Sir John I Lisle was summoned to Parliament by writs from 29 December 1299 to 13 September 1302 and died shortly before 10 June 1304. His son and heir Sir John II Lisle was summoned from 12 November 1304 to 19 December 1311 (or possibly 29 July 1314). As no further summons arrived for the rest of his life, and no lawful descendant was ever summoned, the barony expired.

==Second creation (of Rougemont), (1311)==
The barony of 1311 was created for De Lisle "of Rougemont", another unrelated family, thought to have originated on the Isle of Ely in Cambridgeshire, East Anglia, where they were feudal tenants of the Bishop of Ely, They were seated at Rougemont Castle in the parish of Weeton, North Yorkshire and bore arms: Or, a fess between two chevrons sable.

> **Given information**:

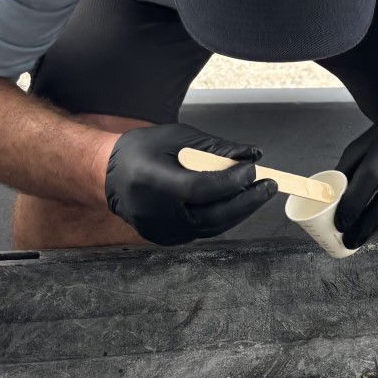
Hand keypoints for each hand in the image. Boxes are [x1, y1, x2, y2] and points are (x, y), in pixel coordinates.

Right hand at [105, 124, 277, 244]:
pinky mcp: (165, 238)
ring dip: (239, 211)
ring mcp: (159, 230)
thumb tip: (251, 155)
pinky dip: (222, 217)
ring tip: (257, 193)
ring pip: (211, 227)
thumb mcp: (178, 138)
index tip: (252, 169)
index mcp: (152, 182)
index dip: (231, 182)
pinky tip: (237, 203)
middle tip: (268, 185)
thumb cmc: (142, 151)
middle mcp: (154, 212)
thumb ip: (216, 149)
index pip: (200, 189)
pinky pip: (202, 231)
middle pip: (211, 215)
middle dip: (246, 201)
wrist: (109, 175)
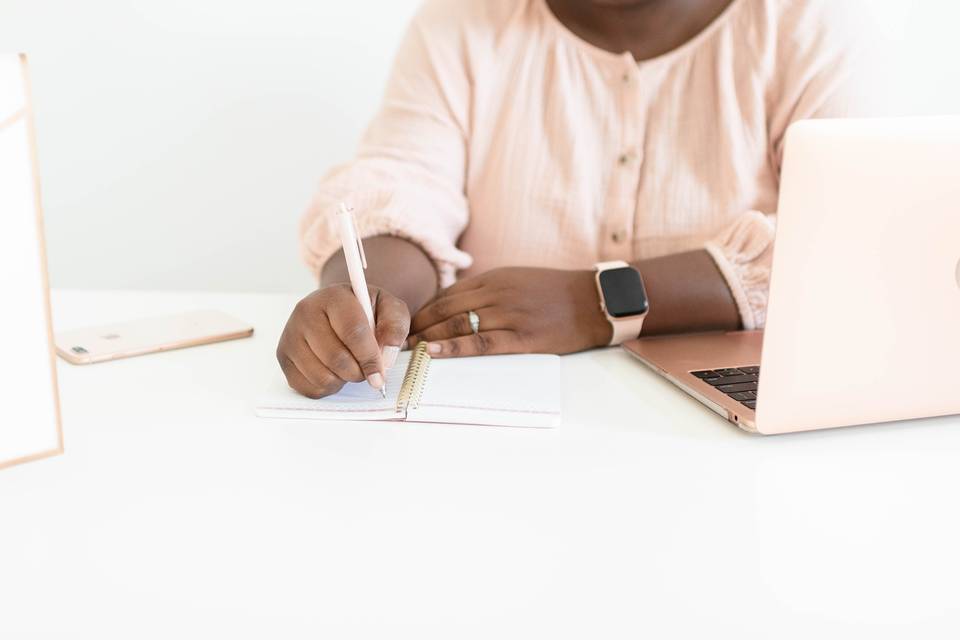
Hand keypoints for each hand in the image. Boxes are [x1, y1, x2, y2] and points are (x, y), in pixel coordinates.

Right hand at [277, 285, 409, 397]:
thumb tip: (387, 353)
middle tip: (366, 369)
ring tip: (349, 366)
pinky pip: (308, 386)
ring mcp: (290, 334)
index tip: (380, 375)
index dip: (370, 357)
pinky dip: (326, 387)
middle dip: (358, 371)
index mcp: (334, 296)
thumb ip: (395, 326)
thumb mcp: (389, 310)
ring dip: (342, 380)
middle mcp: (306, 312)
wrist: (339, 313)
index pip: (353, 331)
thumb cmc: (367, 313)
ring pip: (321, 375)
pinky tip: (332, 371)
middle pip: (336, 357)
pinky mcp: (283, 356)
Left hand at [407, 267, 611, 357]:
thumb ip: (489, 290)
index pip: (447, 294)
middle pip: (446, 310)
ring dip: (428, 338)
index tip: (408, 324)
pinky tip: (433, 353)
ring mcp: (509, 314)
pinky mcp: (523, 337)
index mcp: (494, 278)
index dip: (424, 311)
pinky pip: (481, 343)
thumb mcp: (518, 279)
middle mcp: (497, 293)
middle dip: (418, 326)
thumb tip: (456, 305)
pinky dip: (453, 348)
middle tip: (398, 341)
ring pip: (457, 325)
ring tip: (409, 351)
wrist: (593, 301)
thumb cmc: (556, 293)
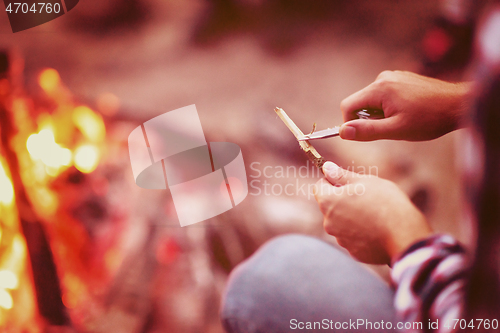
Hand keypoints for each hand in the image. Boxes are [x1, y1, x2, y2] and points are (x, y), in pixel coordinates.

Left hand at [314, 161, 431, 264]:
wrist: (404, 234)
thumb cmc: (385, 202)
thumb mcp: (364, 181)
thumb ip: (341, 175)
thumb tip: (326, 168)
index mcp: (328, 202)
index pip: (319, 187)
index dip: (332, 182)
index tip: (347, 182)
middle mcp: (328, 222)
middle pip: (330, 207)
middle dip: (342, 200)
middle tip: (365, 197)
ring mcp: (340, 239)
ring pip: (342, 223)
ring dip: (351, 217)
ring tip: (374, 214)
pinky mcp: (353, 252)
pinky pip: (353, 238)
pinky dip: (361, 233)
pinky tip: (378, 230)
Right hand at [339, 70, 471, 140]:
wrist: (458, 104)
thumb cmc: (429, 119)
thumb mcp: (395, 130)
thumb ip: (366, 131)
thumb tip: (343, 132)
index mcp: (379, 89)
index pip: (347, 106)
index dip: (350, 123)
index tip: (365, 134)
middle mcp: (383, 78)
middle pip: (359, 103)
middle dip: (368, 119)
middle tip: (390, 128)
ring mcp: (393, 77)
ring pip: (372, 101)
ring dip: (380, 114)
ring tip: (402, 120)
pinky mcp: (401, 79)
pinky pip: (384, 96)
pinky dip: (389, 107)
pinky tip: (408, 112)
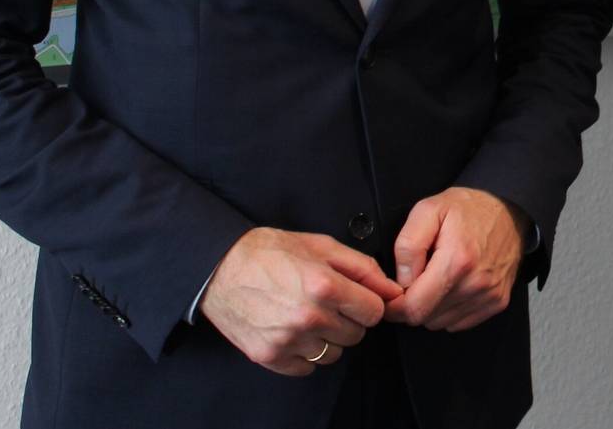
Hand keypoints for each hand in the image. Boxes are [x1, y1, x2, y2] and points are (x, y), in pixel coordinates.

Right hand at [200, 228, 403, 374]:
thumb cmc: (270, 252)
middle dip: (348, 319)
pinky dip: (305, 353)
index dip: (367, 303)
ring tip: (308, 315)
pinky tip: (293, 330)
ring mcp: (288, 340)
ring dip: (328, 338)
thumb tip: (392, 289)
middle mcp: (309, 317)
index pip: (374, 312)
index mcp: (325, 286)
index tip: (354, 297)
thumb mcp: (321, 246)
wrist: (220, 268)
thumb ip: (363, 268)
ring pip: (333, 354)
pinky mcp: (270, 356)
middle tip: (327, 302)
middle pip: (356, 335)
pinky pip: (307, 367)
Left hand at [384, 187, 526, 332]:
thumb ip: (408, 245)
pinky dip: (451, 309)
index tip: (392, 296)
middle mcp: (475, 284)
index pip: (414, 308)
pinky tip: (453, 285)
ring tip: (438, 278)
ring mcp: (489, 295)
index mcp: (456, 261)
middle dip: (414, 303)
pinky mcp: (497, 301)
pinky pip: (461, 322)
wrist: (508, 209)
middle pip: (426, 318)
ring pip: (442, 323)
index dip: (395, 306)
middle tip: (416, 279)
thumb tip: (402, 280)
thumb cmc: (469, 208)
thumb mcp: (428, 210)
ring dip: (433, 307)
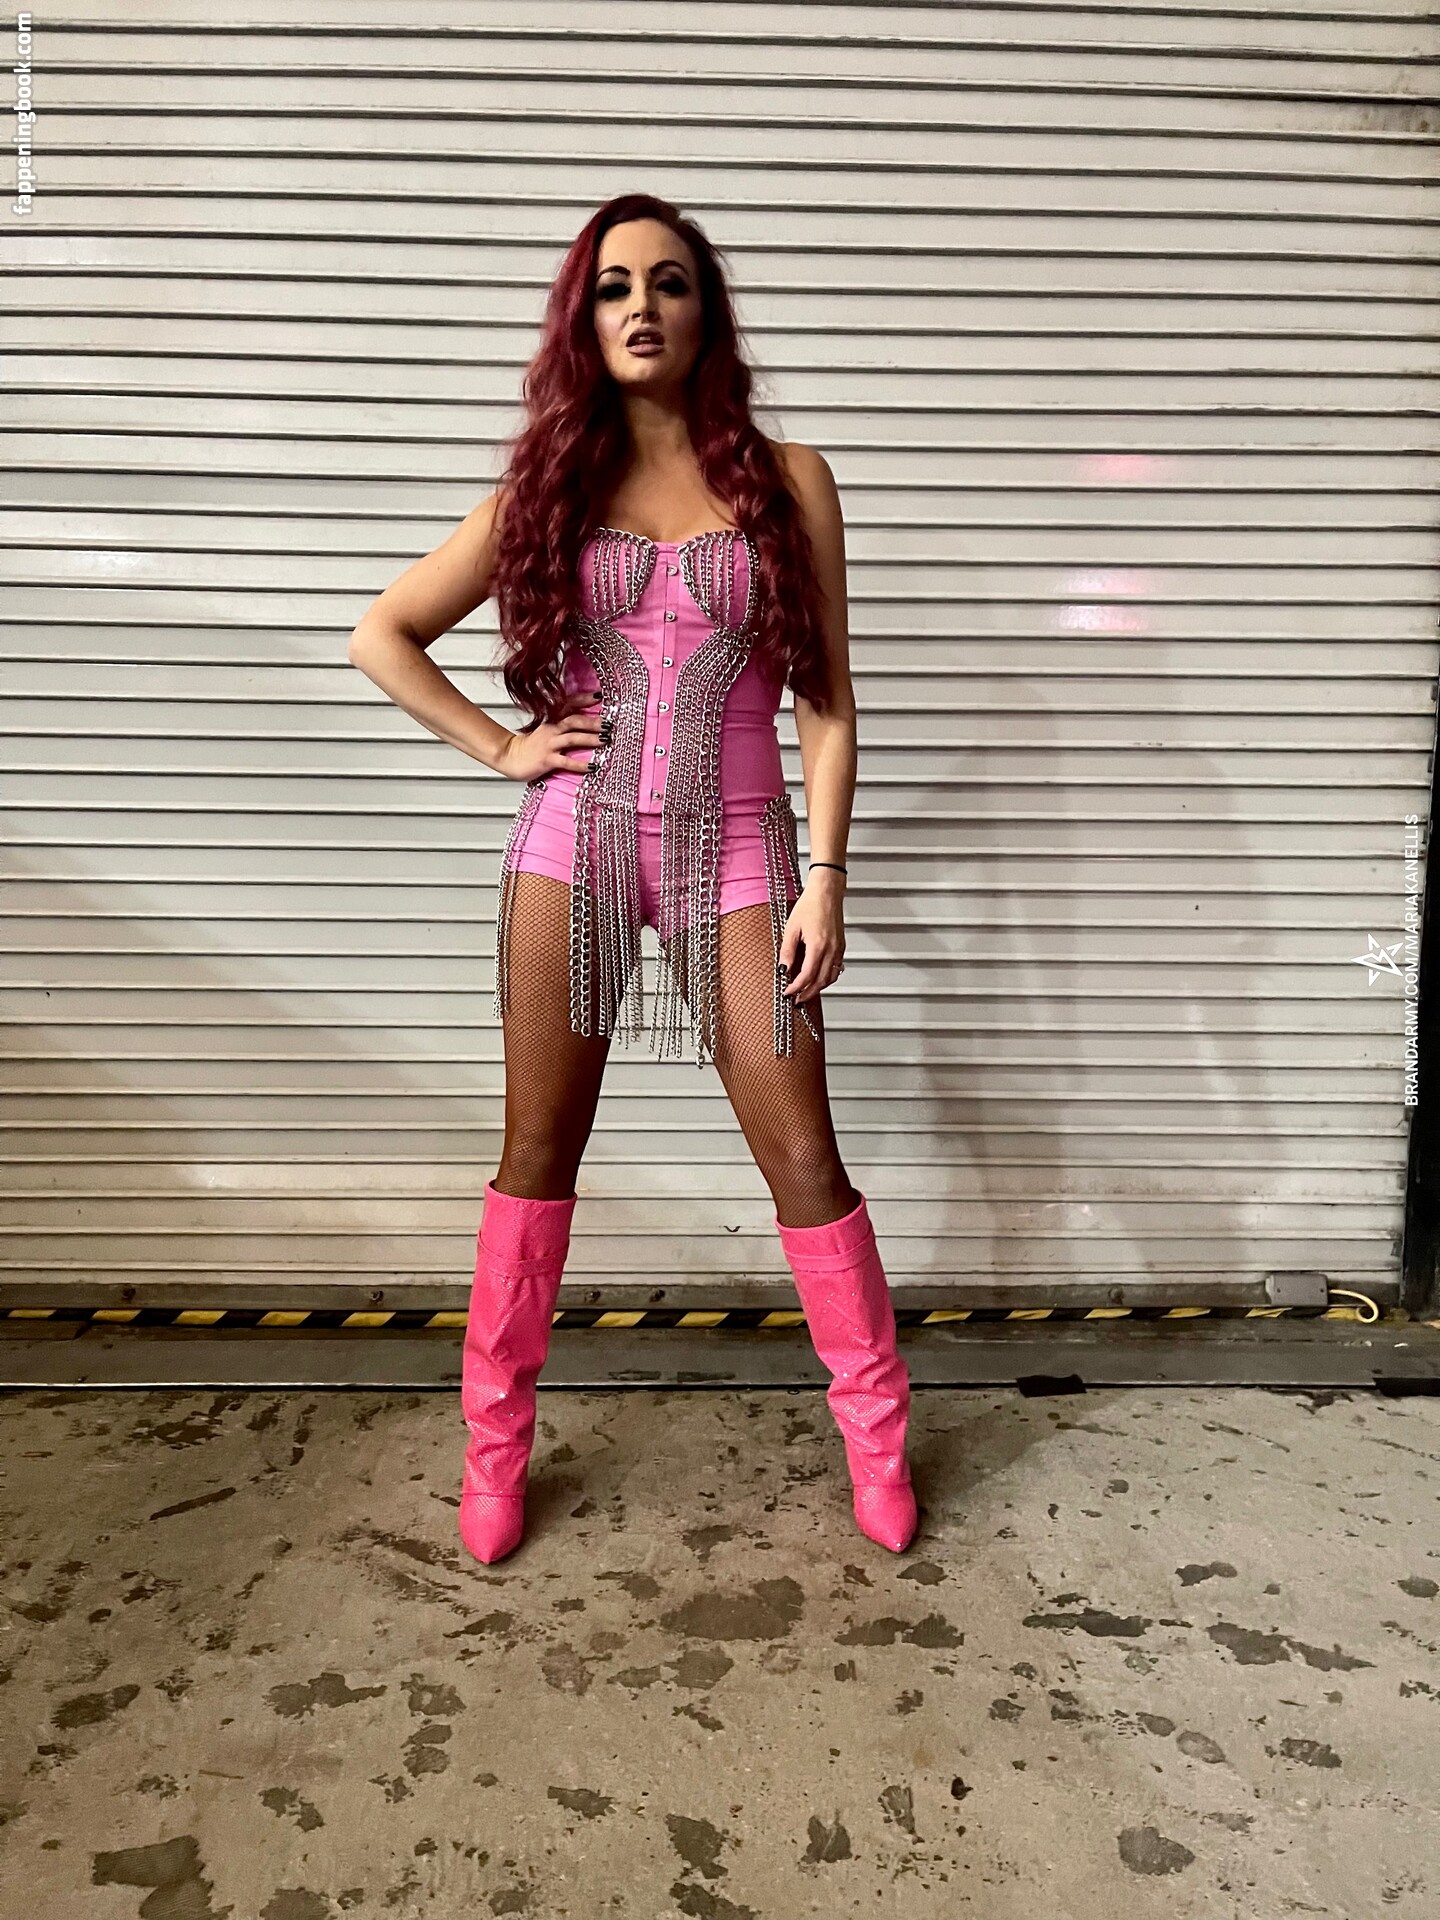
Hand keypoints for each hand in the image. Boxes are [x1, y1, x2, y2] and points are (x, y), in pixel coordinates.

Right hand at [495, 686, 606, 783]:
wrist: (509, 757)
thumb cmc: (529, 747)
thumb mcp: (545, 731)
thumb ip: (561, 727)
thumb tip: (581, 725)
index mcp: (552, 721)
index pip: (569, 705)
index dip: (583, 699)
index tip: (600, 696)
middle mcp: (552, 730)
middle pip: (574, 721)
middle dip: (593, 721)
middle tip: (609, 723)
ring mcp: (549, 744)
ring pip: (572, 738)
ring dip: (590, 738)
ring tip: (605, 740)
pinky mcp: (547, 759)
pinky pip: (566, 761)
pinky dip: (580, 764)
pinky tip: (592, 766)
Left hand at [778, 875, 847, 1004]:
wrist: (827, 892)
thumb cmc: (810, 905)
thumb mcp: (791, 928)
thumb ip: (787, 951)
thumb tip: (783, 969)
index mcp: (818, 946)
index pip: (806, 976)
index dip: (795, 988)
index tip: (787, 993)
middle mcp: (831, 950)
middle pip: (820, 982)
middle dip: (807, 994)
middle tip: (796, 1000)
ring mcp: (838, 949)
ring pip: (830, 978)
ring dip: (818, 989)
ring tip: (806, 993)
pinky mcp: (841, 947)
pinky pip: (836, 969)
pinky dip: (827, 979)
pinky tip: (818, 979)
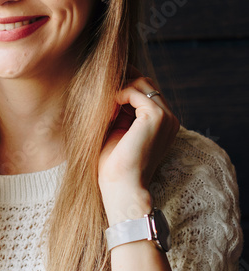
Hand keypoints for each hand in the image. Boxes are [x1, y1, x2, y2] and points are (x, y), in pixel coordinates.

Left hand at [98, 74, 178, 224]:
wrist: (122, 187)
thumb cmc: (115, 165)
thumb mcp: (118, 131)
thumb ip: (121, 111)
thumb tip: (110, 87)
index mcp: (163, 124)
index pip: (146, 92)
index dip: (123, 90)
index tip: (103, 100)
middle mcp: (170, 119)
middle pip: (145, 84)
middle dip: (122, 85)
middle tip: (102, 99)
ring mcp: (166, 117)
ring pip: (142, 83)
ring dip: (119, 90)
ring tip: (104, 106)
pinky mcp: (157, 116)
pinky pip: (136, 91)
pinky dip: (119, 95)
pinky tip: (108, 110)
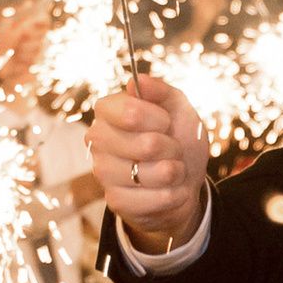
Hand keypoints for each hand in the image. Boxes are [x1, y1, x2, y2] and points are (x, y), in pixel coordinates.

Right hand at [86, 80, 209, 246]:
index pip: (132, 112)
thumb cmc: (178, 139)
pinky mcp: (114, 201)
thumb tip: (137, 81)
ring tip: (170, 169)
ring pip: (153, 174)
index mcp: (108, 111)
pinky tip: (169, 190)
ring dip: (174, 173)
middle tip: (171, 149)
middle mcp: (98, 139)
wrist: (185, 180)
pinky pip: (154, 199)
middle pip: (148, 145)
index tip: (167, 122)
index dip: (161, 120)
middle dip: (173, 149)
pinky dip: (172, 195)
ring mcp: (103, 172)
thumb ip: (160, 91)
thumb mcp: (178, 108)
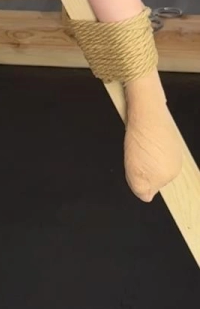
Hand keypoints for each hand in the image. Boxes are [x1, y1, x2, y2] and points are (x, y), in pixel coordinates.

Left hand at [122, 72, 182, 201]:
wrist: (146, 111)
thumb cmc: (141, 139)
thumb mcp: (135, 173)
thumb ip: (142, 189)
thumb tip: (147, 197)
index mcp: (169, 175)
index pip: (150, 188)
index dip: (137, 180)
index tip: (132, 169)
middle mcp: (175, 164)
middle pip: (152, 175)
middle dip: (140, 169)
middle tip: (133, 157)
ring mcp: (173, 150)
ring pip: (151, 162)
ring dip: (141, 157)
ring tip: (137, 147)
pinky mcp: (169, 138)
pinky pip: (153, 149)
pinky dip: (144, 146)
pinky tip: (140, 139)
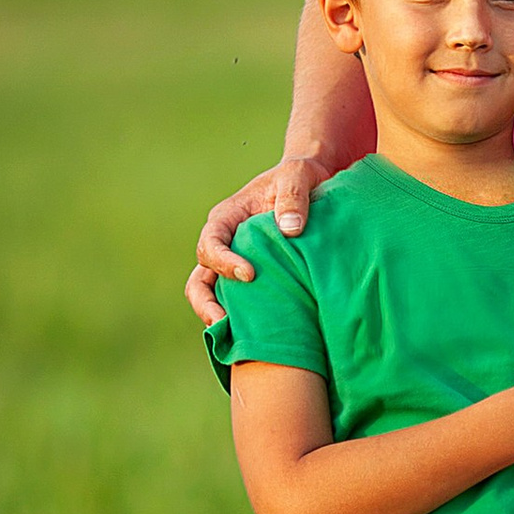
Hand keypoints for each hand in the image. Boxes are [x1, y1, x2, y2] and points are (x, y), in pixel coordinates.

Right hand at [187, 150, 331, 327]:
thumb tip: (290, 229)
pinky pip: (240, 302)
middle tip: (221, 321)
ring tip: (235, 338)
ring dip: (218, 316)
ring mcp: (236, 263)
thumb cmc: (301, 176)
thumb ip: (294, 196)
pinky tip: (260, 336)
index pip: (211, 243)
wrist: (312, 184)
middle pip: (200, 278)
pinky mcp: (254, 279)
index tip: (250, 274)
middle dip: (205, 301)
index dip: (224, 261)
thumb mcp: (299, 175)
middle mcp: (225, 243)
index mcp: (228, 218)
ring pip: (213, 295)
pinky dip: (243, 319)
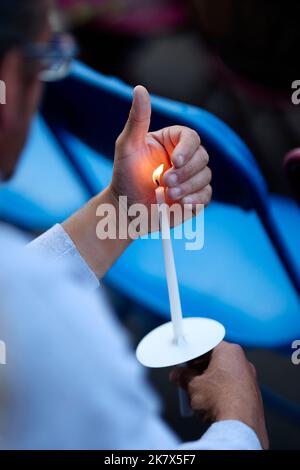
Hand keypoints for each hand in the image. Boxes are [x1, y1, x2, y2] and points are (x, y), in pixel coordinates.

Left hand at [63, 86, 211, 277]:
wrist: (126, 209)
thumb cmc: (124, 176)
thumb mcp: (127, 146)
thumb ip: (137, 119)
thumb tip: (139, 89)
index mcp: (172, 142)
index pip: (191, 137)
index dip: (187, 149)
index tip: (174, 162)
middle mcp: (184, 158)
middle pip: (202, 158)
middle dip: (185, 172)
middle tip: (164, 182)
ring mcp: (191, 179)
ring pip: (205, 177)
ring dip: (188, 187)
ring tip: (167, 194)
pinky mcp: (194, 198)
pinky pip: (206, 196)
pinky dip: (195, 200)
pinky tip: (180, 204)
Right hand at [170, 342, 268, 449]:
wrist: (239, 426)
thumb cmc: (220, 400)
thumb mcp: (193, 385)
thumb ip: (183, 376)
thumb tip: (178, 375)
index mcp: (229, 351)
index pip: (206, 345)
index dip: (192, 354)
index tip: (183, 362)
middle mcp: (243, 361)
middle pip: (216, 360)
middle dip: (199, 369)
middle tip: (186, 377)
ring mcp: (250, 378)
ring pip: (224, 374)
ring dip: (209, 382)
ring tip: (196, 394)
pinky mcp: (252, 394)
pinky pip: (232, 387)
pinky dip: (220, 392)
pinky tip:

> **Exercise objective**: Set down the part of the passage on the Lisle baronies starting at "Sir John I Lisle" and ending at "two chevrons sable.".

> **Exercise response**:
Sir John I Lisle was summoned to Parliament by writs from 29 December 1299 to 13 September 1302 and died shortly before 10 June 1304. His son and heir Sir John II Lisle was summoned from 12 November 1304 to 19 December 1311 (or possibly 29 July 1314). As no further summons arrived for the rest of his life, and no lawful descendant was ever summoned, the barony expired.

==Second creation (of Rougemont), (1311)==
The barony of 1311 was created for De Lisle "of Rougemont", another unrelated family, thought to have originated on the Isle of Ely in Cambridgeshire, East Anglia, where they were feudal tenants of the Bishop of Ely, They were seated at Rougemont Castle in the parish of Weeton, North Yorkshire and bore arms: Or, a fess between two chevrons sable.